The clavicles are the haemapophyses of the atlas : the haemal spine is confluent with the constricted centrum : the pleurapophyses are short and stunted. Let their homologues in the echidna or in birds be examined. Who can deny the strong resemblance between the furcular bone, and those wedge-shaped bones, which form the haemal canal for the protection of the artery which runs along the inferior surface of the caudal vertebrae in the kangaroo, the ferret, or the beaver ?

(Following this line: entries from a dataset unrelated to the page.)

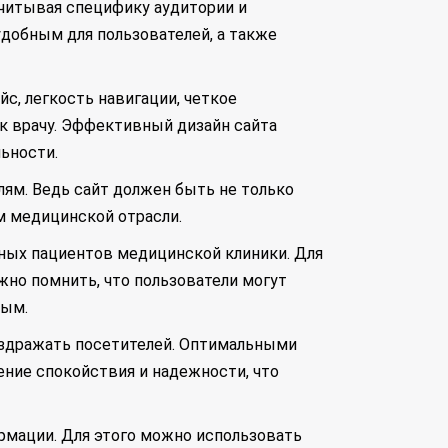
учитывая специфику аудитории и
добным для пользователей, а также
, легкость навигации, четкое
 к врачу. Эффективный дизайн сайта
ьности.
лям. Ведь сайт должен быть не только
м медицинской отрасли.
ьных пациентов медицинской клиники. Для
жно помнить, что пользователи могут
ным.
аздражать посетителей. Оптимальными
ение спокойствия и надежности, что
рмации. Для этого можно использовать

The second cranial vertebra (parietal) surrounds the mesencephalon, in which there is included part of the pons varolii, the optic lobes, or nates and testes, and the pituitary body: all these parts are covered in man by the highly-developed cerebral hemispheres. The basi-sphenoid (centrum) is that primitively distinct portion of the sphenoid bone, which lies between the basilar process of the occipital bone behind, the process olivaris of the sphenoid in front, and the two great alae of the sphenoid on either side. The excavation for the pituitary body, and the prominent points of bone termed the posterior clinoid processes, give rise to the appearance, which, from its resemblance to an eastern saddle, has been designated sella turcica. The neu-rapophyses (alisphenoids) are represented by the great wings of the sphenoid bone. They soon coalesce with the basi-sphenoid, and are perforated at their bases by the foramina (rotunda and ovalia) for the transmission of the second and third divisions of the trigeminal nerve.
The alisphenoids are pushed forwards from the occipital vertebra by the intercalation of the mastoid, squamosal, and petrosal bones, the coalesced assemblage of which constitutes the so-called temporal bone; but they maintain their connection with their proper neural spine (the two parietal bones), even in those skulls where the receding frontal bone would seem to push the parietals backwards towards the occiput.